EXERCISE INSTRUCTIONS
In the entries below, how many lines contain the word "party"? State the number and nothing more.

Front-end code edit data
☆ ☆ ☆ ☆ ☆
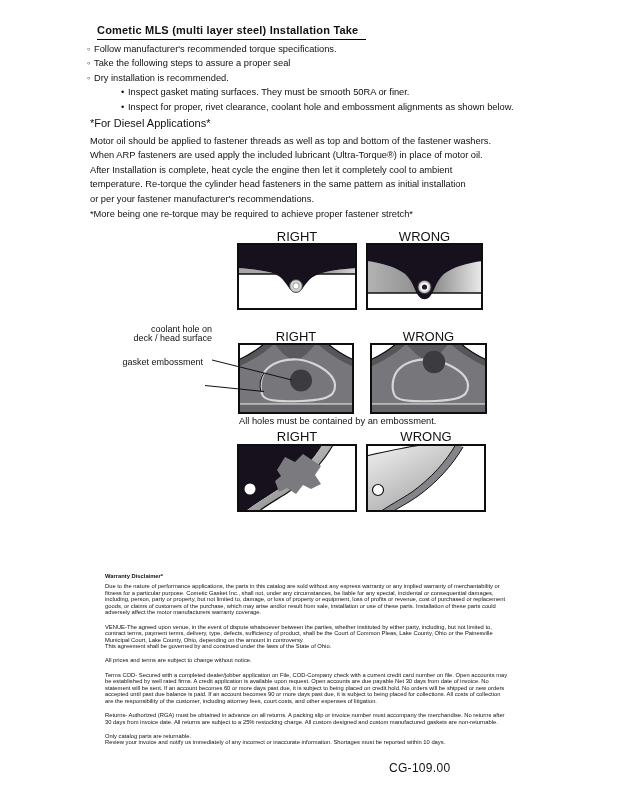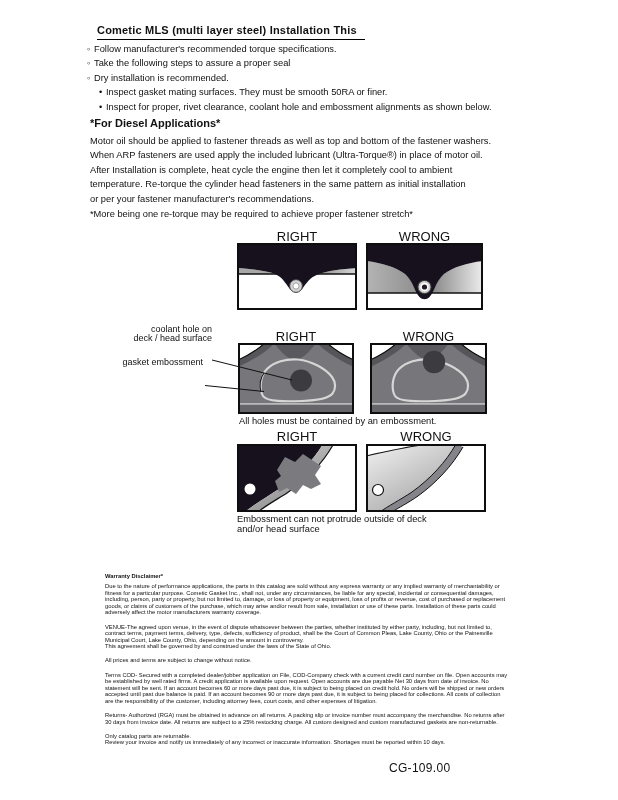--- a/index.html
+++ b/index.html
@@ -5,38 +5,38 @@
   html,body{margin:0;padding:0;background:#fff;}
   .page{position:relative;width:618px;height:800px;background:#ffffff;overflow:hidden;
         font-family:"Liberation Sans",sans-serif;color:#111;}
   .abs{position:absolute;}
   .ml{white-space:pre-line;}
   .doc-title{left:97px;top:24px;font-size:11px;font-weight:bold;letter-spacing:.2px;
              border-bottom:1.6px solid #000;padding:0 8px 3px 0;}
   .tips{left:87px;top:42px;font-size:9.3px;line-height:14.4px;}
   .li{white-space:nowrap;}
   .li .mk{display:inline-block;width:7px;}
-  .li.sub{margin-left:12px;}
-  .diesel-h{left:90px;top:117px;font-size:11px;font-weight:bold;}
+  .li.sub{margin-left:34px;}
+  .diesel-h{left:90px;top:117px;font-size:11px;font-weight:normal;}
   .body-p{font-size:9.3px;line-height:14.4px;}
   .dlabel{font-size:13px;text-align:center;}
   .cap{font-size:9.3px;line-height:10.4px;}
   .side-lbl{font-size:9px;line-height:9.4px;text-align:right;}
   .legal{left:105px;top:573px;width:416px;font-size:5.8px;line-height:6.6px;}
   .legal p{margin:0 0 7.5px 0;}
   .legal .lh{font-weight:bold;margin:0 0 3.5px 0;}
   .footer-code{left:389px;top:761px;font-size:12px;letter-spacing:.3px;}
   svg{display:block;}
 </style>
 </head>
 <body>
 
 <div class="page">
 
-  <div class="abs doc-title">Cometic MLS (multi layer steel) Installation This</div>
+  <div class="abs doc-title">Cometic MLS (multi layer steel) Installation Take</div>
 
   <div class="abs tips">
     <div class="li"><span class="mk">◦</span><span>Follow manufacturer's recommended torque specifications.</span></div>
     <div class="li"><span class="mk">◦</span><span>Take the following steps to assure a proper seal</span></div>
     <div class="li"><span class="mk">◦</span><span>Dry installation is recommended.</span></div>
     <div class="li sub"><span class="mk">•</span><span>Inspect gasket mating surfaces.  They must be smooth 50RA or finer.</span></div>
     <div class="li sub"><span class="mk">•</span><span>Inspect for proper, rivet clearance, coolant hole and embossment alignments as shown below.</span></div>
   </div>
 
   <div class="abs diesel-h">*For Diesel Applications*</div>
@@ -166,22 +166,20 @@
     <rect width="120" height="68" fill="#ffffff"></rect>
     <path d="M0,12 C22,7 44,2 64,0 L90,0 C80,18 64,35 46,48 C34,56 22,62 14,68 L0,68 Z" fill="url(#g3w)"></path>
     <path d="M0,12 C22,7 44,2 64,0" fill="none" stroke="#111" stroke-width="1.2"></path>
     <path d="M90,0 L97,3 C86,22 70,39 52,52 C42,59 32,64 26,68 L14,68 C22,62 34,56 46,48 C64,35 80,18 90,0 Z" fill="#84848a"></path>
     <path d="M97,3 C86,22 70,39 52,52 C42,59 32,64 26,68" fill="none" stroke="#111" stroke-width="1"></path>
     <path d="M90,0 C80,18 64,35 46,48 C34,56 22,62 14,68" fill="none" stroke="#111" stroke-width="1"></path>
     <circle cx="12" cy="46" r="5.5" fill="#ffffff" stroke="#111" stroke-width="1.2"></circle>
     <rect x="1" y="1" width="118" height="66" fill="none" stroke="#0e0e0e" stroke-width="2"></rect>
   </svg>
 
-  <div class="abs cap ml" style="left:237px;top:514px;">Embossment can not protrude outside of deck
-and/or head surface</div>
 
   <div class="abs legal">
     <p class="lh">Warranty Disclaimer*</p>
     <p class="ml">Due to the nature of performance applications, the parts in this catalog are sold without any express warranty or any implied warranty of merchantability or
 fitness for a particular purpose.  Cometic Gasket Inc., shall not, under any circumstances, be liable for any special, incidental or consequential damages,
 including, person, party or property, but not limited to, damage, or loss of property or equipment, loss of profits or revenue, cost of purchased or replacement
 goods, or claims of customers of the purchase, which may arise and/or result from sale, installation or use of these parts.  Installation of these parts could
 adversely affect the motor manufacturers warranty coverage.</p>
     <p class="ml">VENUE-The agreed upon venue, in the event of dispute whatsoever between the parties, whether instituted by either party, including, but not limited to,
 contract terms, payment terms, delivery, type, defects, sufficiency of product, shall be the Court of Common Pleas, Lake County, Ohio or the Painesville

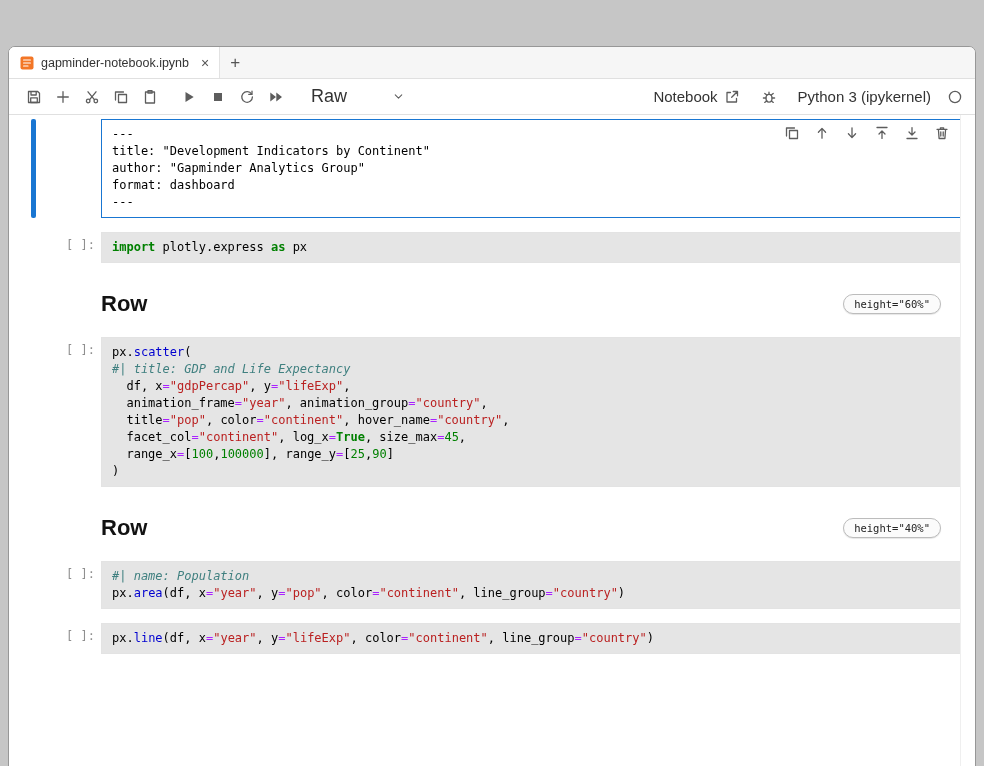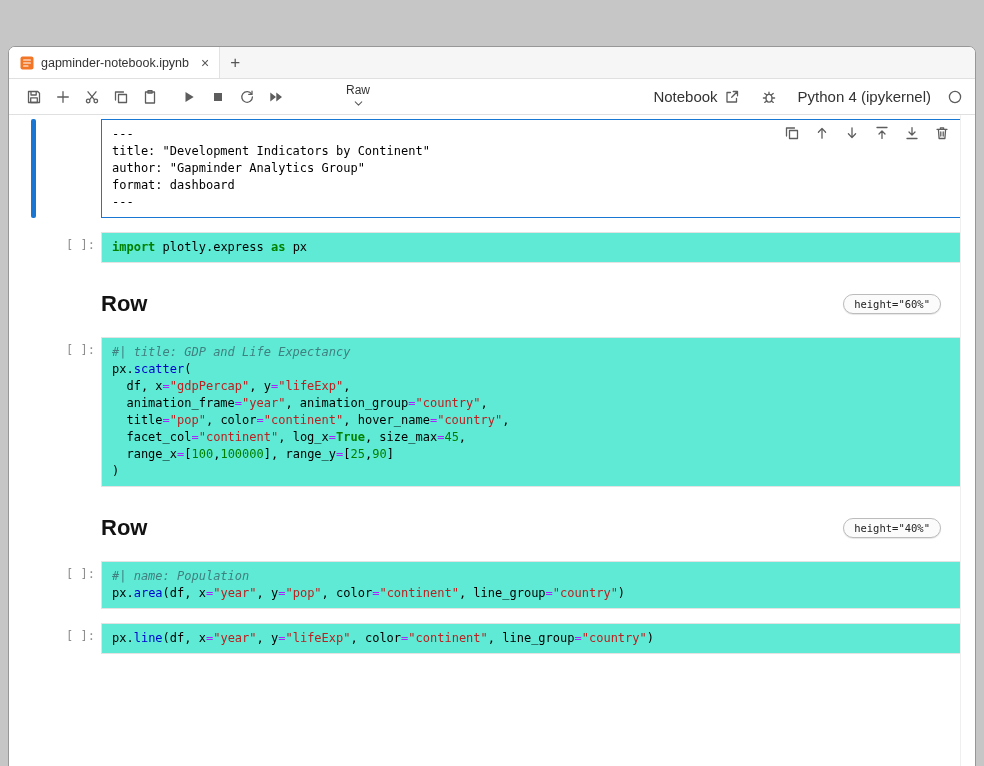--- a/index.html
+++ b/index.html
@@ -16,35 +16,35 @@
 
   
   .toolbar{height:35px;display:flex;align-items:center;padding:0 12px;border-bottom:1px solid #e0e0e0;background:#fff;flex:0 0 auto;user-select:none;}
   .tb-left{display:flex;align-items:center;gap:3px;}
   .icon{display:inline-flex;align-items:center;justify-content:center;}
   .icon svg{width:16px;height:16px;display:block;}
   .icon .s{fill:none;stroke:#5d5d5d;stroke-width:1.3;stroke-linecap:round;stroke-linejoin:round;}
   .icon .f{fill:#5d5d5d;stroke:none;}
   .tbicon{width:26px;height:26px;border-radius:3px;cursor:pointer;}
   .tb-left [data-name="run-icon"]{margin-left:10px;}
-  .celltype{display:flex;align-items:center;width:94px;justify-content:space-between;margin-left:16px;font-size:12px;color:#333;padding:3px 6px;cursor:pointer;flex-direction:column;}
+  .celltype{display:flex;align-items:center;width:94px;justify-content:space-between;margin-left:16px;font-size:18px;color:#333;padding:3px 6px;cursor:pointer;}
   .celltype .icon svg{width:13px;height:13px;}
   .tb-spacer{flex:1;}
   .tb-right{display:flex;align-items:center;gap:16px;font-size:15px;color:#333;}
   .nbbtn{display:flex;align-items:center;gap:6px;cursor:pointer;}
   .kernel-name{cursor:pointer;}
 
   
   .content{flex:1;background:#fff;position:relative;padding-top:4px;overflow:hidden;}
   .content::after{content:'';position:absolute;right:14px;top:0;bottom:0;width:1px;background:#efefef;}
   #cell-list{margin-right:14px;}
 
   .cell-row{display:flex;position:relative;margin:0 0 14px 0;}
   .prompt{flex:0 0 92px;text-align:right;padding:6px 6px 0 0;box-sizing:border-box;font-family:"DejaVu Sans Mono",monospace;font-size:12px;color:#8f8f8f;user-select:none;}
-  .editor{flex:1;background:#5eead4;border:1px solid #e3e3e3;padding:6px 10px;position:relative;box-sizing:border-box;min-height:20px;}
+  .editor{flex:1;background:#e5e5e5;border:1px solid #e3e3e3;padding:6px 10px;position:relative;box-sizing:border-box;min-height:20px;}
   .cell-row.active .editor{background:#fff;border:1px solid #1976d2;}
   .collapser{position:absolute;left:22px;top:0;bottom:0;width:5px;background:#1976d2;border-radius:2px;cursor:pointer;}
 
   .code-line{font-family:"DejaVu Sans Mono",monospace;font-size:12px;line-height:17px;white-space:pre;color:#000;}
   .tk-pl{color:#000;}
   .tk-kw{color:#008000;font-weight:bold;}
   .tk-str{color:#ba2121;}
   .tk-cm{color:#408080;font-style:italic;}
   .tk-num{color:#008000;}
   .tk-op{color:#aa22ff;}
@@ -150,21 +150,21 @@
                 <path class="s" d="M9.2 2.5h4.3v4.3M13.2 2.8L7.7 8.3"></path>
               </svg>
             </span>
         </div>
         <span class="icon tbicon" data-name="bug-icon">
             <svg viewBox="0 0 16 16">
               <ellipse class="s" cx="8" cy="9.2" rx="3" ry="3.9"></ellipse>
               <path class="s" d="M8 5.3V3.2M5.8 6L3.8 4.4M10.2 6l2-1.6M4.9 9H2.4M11.1 9h2.5M5.6 11.9l-1.9 1.5M10.4 11.9l1.9 1.5"></path>
             </svg>
           </span>
-        <span class="kernel-name" data-name="kernel-name">Python 4 (ipykernel)</span>
+        <span class="kernel-name" data-name="kernel-name">Python 3 (ipykernel)</span>
         <span class="icon" data-name="kernel-status-icon">
             <svg viewBox="0 0 16 16">
               <circle class="s" cx="8" cy="8" r="5.6"></circle>
             </svg>
           </span>
       </div>
     </div>
 
     <div class="content" data-name="notebook-content">
       <div id="cell-list" data-name="cell-list">
@@ -219,22 +219,22 @@
               <div class="code-line" data-name="code-line"><span class="tk-kw">import</span><span class="tk-pl"> plotly.express </span><span class="tk-kw">as</span><span class="tk-pl"> px</span></div>
             </div>
           </div>
           <div class="md-row" data-name="markdown-cell">
             <h2 class="md-heading" data-name="section-heading">Row</h2>
             <span class="badge" data-name="height-badge">height="60%"</span>
           </div>
           <div class="cell-row" data-name="code-cell">
             <div class="prompt" data-name="cell-prompt">[ ]:</div>
             <div class="editor" data-name="cell-editor">
+              <div class="code-line" data-name="code-line"><span class="tk-pl">px.</span><span class="tk-fn">scatter</span><span class="tk-pl">(</span></div>
               <div class="code-line" data-name="code-line"><span class="tk-cm">#| title: GDP and Life Expectancy</span></div>
-              <div class="code-line" data-name="code-line"><span class="tk-pl">px.</span><span class="tk-fn">scatter</span><span class="tk-pl">(</span></div>
               <div class="code-line" data-name="code-line"><span class="tk-pl">  df, x</span><span class="tk-op">=</span><span class="tk-str">"gdpPercap"</span><span class="tk-pl">, y</span><span class="tk-op">=</span><span class="tk-str">"lifeExp"</span><span class="tk-pl">,</span></div>
               <div class="code-line" data-name="code-line"><span class="tk-pl">  animation_frame</span><span class="tk-op">=</span><span class="tk-str">"year"</span><span class="tk-pl">, animation_group</span><span class="tk-op">=</span><span class="tk-str">"country"</span><span class="tk-pl">,</span></div>
               <div class="code-line" data-name="code-line"><span class="tk-pl">  title</span><span class="tk-op">=</span><span class="tk-str">"pop"</span><span class="tk-pl">, color</span><span class="tk-op">=</span><span class="tk-str">"continent"</span><span class="tk-pl">, hover_name</span><span class="tk-op">=</span><span class="tk-str">"country"</span><span class="tk-pl">,</span></div>
               <div class="code-line" data-name="code-line"><span class="tk-pl">  facet_col</span><span class="tk-op">=</span><span class="tk-str">"continent"</span><span class="tk-pl">, log_x</span><span class="tk-op">=</span><span class="tk-kw">True</span><span class="tk-pl">, size_max</span><span class="tk-op">=</span><span class="tk-num">45</span><span class="tk-pl">,</span></div>
               <div class="code-line" data-name="code-line"><span class="tk-pl">  range_x</span><span class="tk-op">=</span><span class="tk-pl">[</span><span class="tk-num">100</span><span class="tk-pl">,</span><span class="tk-num">100000</span><span class="tk-pl">], range_y</span><span class="tk-op">=</span><span class="tk-pl">[</span><span class="tk-num">25</span><span class="tk-pl">,</span><span class="tk-num">90</span><span class="tk-pl">]</span></div>
               <div class="code-line" data-name="code-line"><span class="tk-pl">)</span></div>
             </div>
           </div>
           <div class="md-row" data-name="markdown-cell">
             <h2 class="md-heading" data-name="section-heading">Row</h2>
☆ ☆ ☆ ☆ ☆
EXERCISE ANSWER
2